# Accidental mixing of females



## chumbaz (May 9, 2010)

I recently got an incredible deal on a variety of peacock trio's. I made the mistake of putting them all in my 150, and I'm assuming it's going to be impossible to differentiate at this point which is which in terms of the females if I ever want to take them out? Will cross-breeding be an issue?

The LFS told me that trio's were best to prevent aggression, but at this point I'm not sure if the guy had a clue what he was talking about.

Suggestions?

Thanks so much for your input!


----------



## Number6 (Mar 13, 2003)

classic mistake, very high potential (near 100%) of hybridization. 
The LFS person was sort of correct, but of course missed the most important details... typical. 
You buy at least a trio to avoid the male only having one female to pound his affections on, but more is better and the males have NO issue with females of a different species. It is the females that reinforce species boundaries if possible.


----------



## tires_6792 (Mar 25, 2005)

what types you get?


----------



## chumbaz (May 9, 2010)

Well **** .

I nabbed a really great deal on trio's of Copadichromis Borleyi "red fin", Aulonocara Baenschi "sunshine", Aulonocara Sp. OB Peacock, Aulonocara Jacobfreibergi, and Sciaenochromis Ahl.

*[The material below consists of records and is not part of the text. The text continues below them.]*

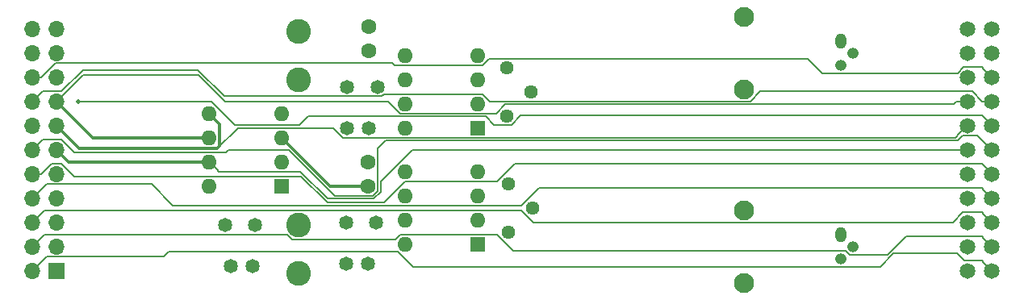
<source format=gbr>
G04 #@! TF.GenerationSoftware,KiCad,Pcbnew,(5.1.2)-1*
G04 #@! TF.CreationDate,2019-11-05T15:06:19-06:00*
G04 #@! TF.ProjectId,optical_digitizer,6f707469-6361-46c5-9f64-69676974697a,rev?*
G04 #@! TF.SameCoordinates,Original*
G04 #@! TF.FileFunction,Copper,L4,Bot*
G04 #@! TF.FilePolarity,Positive*
%FSLAX46Y46*%
G04 Gerber Fmt 4.6, Leading zero omitted, Abs format (unit mm)*
G04 Created by KiCad (PCBNEW (5.1.2)-1) date 2019-11-05 15:06:19*
%MOMM*%
%LPD*%
G04 APERTURE LIST*
%ADD10C,1.485000*%
%ADD11C,1.600000*%
%ADD12O,1.200000X1.200000*%
%ADD13O,1.200000X1.600000*%
%ADD14C,2.100000*%
%ADD15O,1.700000X1.700000*%
%ADD16R,1.700000X1.700000*%
%ADD17C,1.440000*%
%ADD18C,2.600000*%
%ADD19O,1.600000X1.600000*%
%ADD20R,1.600000X1.600000*%
%ADD21C,1.640000*%
%ADD22C,0.508000*%
%ADD23C,0.304800*%
%ADD24C,0.152400*%
G04 APERTURE END LIST*
D10*
X115570000Y-133604000D03*
X113284000Y-133604000D03*
X113284000Y-129286000D03*
X116459000Y-129286000D03*
X113157000Y-147828000D03*
X115443000Y-147828000D03*
X116332000Y-143546001D03*
X113157000Y-143546001D03*
D11*
X115570000Y-125476000D03*
X115570000Y-122976000D03*
X115443000Y-137200000D03*
X115443000Y-139700000D03*
D10*
X103378000Y-148082000D03*
X101092000Y-148082000D03*
X103632000Y-143764000D03*
X100457000Y-143764000D03*
D12*
X165100000Y-127000000D03*
X166370000Y-125730000D03*
D13*
X165100000Y-124460000D03*
D14*
X154940000Y-121920000D03*
X154940000Y-129540000D03*
X154940000Y-149860000D03*
X154940000Y-142240000D03*
D13*
X165100000Y-144780000D03*
D12*
X166370000Y-146050000D03*
X165100000Y-147320000D03*
D15*
X80264000Y-123190000D03*
X82804000Y-123190000D03*
X80264000Y-125730000D03*
X82804000Y-125730000D03*
X80264000Y-128270000D03*
X82804000Y-128270000D03*
X80264000Y-130810000D03*
X82804000Y-130810000D03*
X80264000Y-133350000D03*
X82804000Y-133350000D03*
X80264000Y-135890000D03*
X82804000Y-135890000D03*
X80264000Y-138430000D03*
X82804000Y-138430000D03*
X80264000Y-140970000D03*
X82804000Y-140970000D03*
X80264000Y-143510000D03*
X82804000Y-143510000D03*
X80264000Y-146050000D03*
X82804000Y-146050000D03*
X80264000Y-148590000D03*
D16*
X82804000Y-148590000D03*
D17*
X130048000Y-127254000D03*
X132588000Y-129794000D03*
X130048000Y-132334000D03*
X130175000Y-144526000D03*
X132715000Y-141986000D03*
X130175000Y-139446000D03*
D18*
X108204000Y-123444000D03*
X108204000Y-148844000D03*
X108204000Y-143764000D03*
X108204000Y-128524000D03*
D19*
X119380000Y-133604000D03*
X127000000Y-125984000D03*
X119380000Y-131064000D03*
X127000000Y-128524000D03*
X119380000Y-128524000D03*
X127000000Y-131064000D03*
X119380000Y-125984000D03*
D20*
X127000000Y-133604000D03*
X127000000Y-145796000D03*
D19*
X119380000Y-138176000D03*
X127000000Y-143256000D03*
X119380000Y-140716000D03*
X127000000Y-140716000D03*
X119380000Y-143256000D03*
X127000000Y-138176000D03*
X119380000Y-145796000D03*
X98806000Y-139700000D03*
X106426000Y-132080000D03*
X98806000Y-137160000D03*
X106426000Y-134620000D03*
X98806000Y-134620000D03*
X106426000Y-137160000D03*
X98806000Y-132080000D03*
D20*
X106426000Y-139700000D03*
D21*
X180912000Y-123190000D03*
X178372000Y-123190000D03*
X180912000Y-125730000D03*
X178372000Y-125730000D03*
X180912000Y-128270000D03*
X178372000Y-128270000D03*
X180912000Y-130810000D03*
X178372000Y-130810000D03*
X180912000Y-133350000D03*
X178372000Y-133350000D03*
X180912000Y-135890000D03*
X178372000Y-135890000D03*
X180912000Y-138430000D03*
X178372000Y-138430000D03*
X180912000Y-140970000D03*
X178372000Y-140970000D03*
X180912000Y-143510000D03*
X178372000Y-143510000D03*
X180912000Y-146050000D03*
X178372000Y-146050000D03*
X180912000Y-148590000D03*
X178372000Y-148590000D03*
D22*
X85090000Y-130810000D03*
D23*
X111506000Y-139700000D02*
X106426000Y-134620000D01*
X115443000Y-139700000D02*
X111506000Y-139700000D01*
D24*
X180092001Y-127450001D02*
X180912000Y-128270000D01*
X179863399Y-127221399D02*
X180092001Y-127450001D01*
X177323399Y-127828601D02*
X177930601Y-127221399D01*
X164702271Y-127828601D02*
X177323399Y-127828601D01*
X127493729Y-127012601D02*
X128200931Y-126305399D01*
X118224527Y-127012601D02*
X127493729Y-127012601D01*
X118020527Y-126808601D02*
X118224527Y-127012601D01*
X177930601Y-127221399D02*
X179863399Y-127221399D01*
X82669069Y-126808601D02*
X118020527Y-126808601D01*
X81207670Y-128270000D02*
X82669069Y-126808601D01*
X80264000Y-128270000D02*
X81207670Y-128270000D01*
X161476601Y-126305399D02*
X161611399Y-126305399D01*
X128200931Y-126305399D02*
X161476601Y-126305399D01*
X163134601Y-127828601D02*
X164702271Y-127828601D01*
X161611399Y-126305399D02*
X163134601Y-127828601D01*
X164702271Y-127828601D02*
X164846000Y-127828601D01*
X179923930Y-130810000D02*
X180912000Y-130810000D01*
X155553729Y-130818601D02*
X156610931Y-129761399D01*
X128276931Y-130818601D02*
X155553729Y-130818601D01*
X156610931Y-129761399D02*
X178875329Y-129761399D01*
X117146831Y-130035399D02*
X127493729Y-130035399D01*
X116925129Y-130257101D02*
X117146831Y-130035399D01*
X80264000Y-130810000D02*
X81342601Y-129731399D01*
X81342601Y-129731399D02*
X83321729Y-129731399D01*
X127493729Y-130035399D02*
X128276931Y-130818601D01*
X83321729Y-129731399D02*
X85545128Y-127508000D01*
X178875329Y-129761399D02*
X179923930Y-130810000D01*
X85545128Y-127508000D02*
X97625798Y-127508000D01*
X97625798Y-127508000D02*
X100374899Y-130257101D01*
X100374899Y-130257101D02*
X116925129Y-130257101D01*
X177212345Y-130810000D02*
X178372000Y-130810000D01*
X176898934Y-131123411D02*
X177212345Y-130810000D01*
X129854659Y-131123411D02*
X176898934Y-131123411D01*
X82804000Y-130810000D02*
X85598000Y-128016000D01*
X128885469Y-132092601D02*
X129854659Y-131123411D01*
X85598000Y-128016000D02*
X97702732Y-128016000D01*
X100496732Y-130810000D02*
X117603670Y-130810000D01*
X97702732Y-128016000D02*
X100496732Y-130810000D01*
X117603670Y-130810000D02*
X118886271Y-132092601D01*
X118886271Y-132092601D02*
X128885469Y-132092601D01*
D23*
X98806000Y-134620000D02*
X86614000Y-134620000D01*
X86614000Y-134620000D02*
X82804000Y-130810000D01*
D24*
X127804893Y-132397411D02*
X109791411Y-132397411D01*
X128690083Y-133282601D02*
X127804893Y-132397411D01*
X130503329Y-133282601D02*
X128690083Y-133282601D01*
X131484531Y-132301399D02*
X130503329Y-133282601D01*
X180912000Y-133350000D02*
X179863399Y-132301399D01*
X179863399Y-132301399D02*
X131484531Y-132301399D01*
X101534919Y-133286589D02*
X99058330Y-130810000D01*
X108267411Y-133286589D02*
X101534919Y-133286589D01*
X109791411Y-132397411D02*
X109156589Y-132397411D01*
X109156589Y-132397411D02*
X108267411Y-133286589D01*
X99058330Y-130810000D02*
X85090000Y-130810000D01*
D23*
X83653999Y-134199999D02*
X82804000Y-133350000D01*
X85178801Y-135724801D02*
X83653999Y-134199999D01*
X99666703Y-135724801D02*
X85178801Y-135724801D01*
X99910801Y-135480703D02*
X99666703Y-135724801D01*
X99910801Y-133184801D02*
X99910801Y-135480703D01*
X98806000Y-132080000D02*
X99910801Y-133184801D01*
D24*
X177552001Y-134169999D02*
X178372000Y-133350000D01*
X177089399Y-134632601D02*
X177552001Y-134169999D01*
X112875371Y-134632601D02*
X177089399Y-134632601D01*
X111834169Y-133591399D02*
X112875371Y-134632601D01*
X101800105Y-133591399D02*
X111834169Y-133591399D01*
X99666703Y-135724801D02*
X101800105Y-133591399D01*
X81342601Y-134811399D02*
X83321729Y-134811399D01*
X80264000Y-135890000D02*
X81342601Y-134811399D01*
X83321729Y-134811399D02*
X84641729Y-136131399D01*
X84641729Y-136131399D02*
X100596601Y-136131399D01*
X100838000Y-135890000D02*
X107157172Y-135890000D01*
X100596601Y-136131399D02*
X100838000Y-135890000D01*
X107157172Y-135890000D02*
X107172586Y-135905414D01*
X177868671Y-134398601D02*
X179420601Y-134398601D01*
X180092001Y-135070001D02*
X180912000Y-135890000D01*
X177329862Y-134937410D02*
X177868671Y-134398601D01*
X111995773Y-140728601D02*
X115936729Y-140728601D01*
X107157172Y-135890000D02*
X111995773Y-140728601D01*
X115936729Y-140728601D02*
X116471601Y-140193729D01*
X116471601Y-140193729D02*
X116471601Y-135750399D01*
X116471601Y-135750399D02*
X117284590Y-134937410D01*
X179420601Y-134398601D02*
X180092001Y-135070001D01*
X117284590Y-134937410D02*
X177329862Y-134937410D01*
D23*
X84074000Y-137160000D02*
X82804000Y-135890000D01*
X98806000Y-137160000D02*
X84074000Y-137160000D01*
D24*
X99834601Y-138188601D02*
X99605999Y-137959999D01*
X108393667Y-138188601D02*
X99834601Y-138188601D01*
X111238477Y-141033411D02*
X108393667Y-138188601D01*
X116062985Y-141033411D02*
X111238477Y-141033411D01*
X116776410Y-140319986D02*
X116062985Y-141033411D01*
X116776411Y-139257259D02*
X116776410Y-140319986D01*
X120143670Y-135890000D02*
X116776411Y-139257259D01*
X99605999Y-137959999D02*
X98806000Y-137160000D01*
X178372000Y-135890000D02*
X120143670Y-135890000D01*
X179863399Y-137381399D02*
X180912000Y-138430000D01*
X130835671Y-137381399D02*
X179863399Y-137381399D01*
X119369069Y-139204601D02*
X129012469Y-139204601D01*
X117133879Y-141439791D02*
X119369069Y-139204601D01*
X111213791Y-141439791D02*
X117133879Y-141439791D01*
X80264000Y-138430000D02*
X81207670Y-138430000D01*
X83321729Y-137351399D02*
X84641729Y-138671399D01*
X129012469Y-139204601D02*
X130835671Y-137381399D01*
X81207670Y-138430000D02*
X82286271Y-137351399D01*
X84641729Y-138671399D02*
X108445399Y-138671399D01*
X82286271Y-137351399D02*
X83321729Y-137351399D01*
X108445399Y-138671399D02*
X111213791Y-141439791D01*
X81725399Y-139508601D02*
X92772601Y-139508601D01*
X80264000Y-140970000D02*
X81725399Y-139508601D01*
X180092001Y-140150001D02*
X180912000Y-140970000D01*
X179863399Y-139921399D02*
X180092001Y-140150001D01*
X133375671Y-139921399D02*
X179863399Y-139921399D01*
X131552469Y-141744601D02*
X133375671Y-139921399D01*
X95008601Y-141744601D02*
X131552469Y-141744601D01*
X92772601Y-139508601D02*
X95008601Y-141744601D01*
X179863399Y-142461399D02*
X180092001Y-142690001D01*
X177868671Y-142461399D02*
X179863399Y-142461399D01*
X176811469Y-143518601D02*
X177868671Y-142461399D01*
X180092001Y-142690001D02*
X180912000Y-143510000D01*
X132843671Y-143518601D02*
X176811469Y-143518601D01*
X131552469Y-142227399D02*
X132843671Y-143518601D01*
X81546601Y-142227399D02*
X131552469Y-142227399D01*
X80264000Y-143510000D02*
X81546601Y-142227399D01*
X180092001Y-145230001D02*
X180912000Y-146050000D01*
X170024003Y-146878601D02*
X171901205Y-145001399D01*
X179863399Y-145001399D02*
X180092001Y-145230001D01*
X165972271Y-146878601D02*
X170024003Y-146878601D01*
X165585069Y-146491399D02*
X165972271Y-146878601D01*
X129012469Y-144767399D02*
X130736469Y-146491399D01*
X118886271Y-144767399D02*
X129012469Y-144767399D01*
X118361069Y-145292601D02*
X118886271Y-144767399D01*
X171901205Y-145001399D02*
X179863399Y-145001399D01*
X106957670Y-144780000D02*
X107470271Y-145292601D01*
X107470271Y-145292601D02*
X118361069Y-145292601D01*
X81534000Y-144780000D02*
X106957670Y-144780000D01*
X130736469Y-146491399D02*
X165585069Y-146491399D01*
X80264000Y-146050000D02*
X81534000Y-144780000D01*
X180092001Y-147770001D02*
X180912000Y-148590000D01*
X179863399Y-147541399D02*
X180092001Y-147770001D01*
X178021399Y-147541399D02*
X179863399Y-147541399D01*
X170572271Y-146761399D02*
X177241399Y-146761399D01*
X169185069Y-148148601D02*
X170572271Y-146761399D01*
X120210271Y-148148601D02*
X169185069Y-148148601D01*
X94575670Y-146558000D02*
X118619670Y-146558000D01*
X94005069Y-147128601D02*
X94575670Y-146558000D01*
X118619670Y-146558000D02*
X120210271Y-148148601D01*
X81725399Y-147128601D02*
X94005069Y-147128601D01*
X177241399Y-146761399D02*
X178021399Y-147541399D01*
X80264000Y-148590000D02*
X81725399Y-147128601D01*
M02*

</source>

Well, I guess the question now is do I still even bother with keeping all the females in the tank now. Grrrr... even though I got a good deal, I'm irked I even paid for females at this point.


----------



## Fogelhund (Dec 3, 2002)

You should be able to tell all of those females apart.


----------



## chumbaz (May 9, 2010)

Fogelhund > Really?!? Any resources you could point me towards?


----------



## shaguars7 (Apr 12, 2009)

if you are worried about if they can tell the difference...if you cant i think that is saying something and answering your own question..lol


----------



## Number6 (Mar 13, 2003)

You will be able to separate them... many aren't even peacocks.

A flashlight can highlight differences and then I'd used separate tanks or egg crate and build separators to add to the tank. This will allow you to place "X" species in section "Y" and let you compare/ shift them to the other females. Look for the body differences as much as the other indicators of race. Scan the profiles section and compare each of those females... you really should be able to see the differences! :thumb:


----------



## Fogelhund (Dec 3, 2002)

C. borleyi red fin females will have red in all of their finnage. See below










A. baenschi will have distinct brown bars, and may have some yellowish tone to their bodies. This one has more than most. Also note, no colour in the finnage.










OB Peacock females have blotches.










A. jacobfriebergi females will be similar to baenschi females, but will have a redish orange anal fin.










Sciaenochromis fryeri females will lack any colour in the fins, and no prominent barring (most of the time) They will also appear to be elongate to most of your other fish.


----------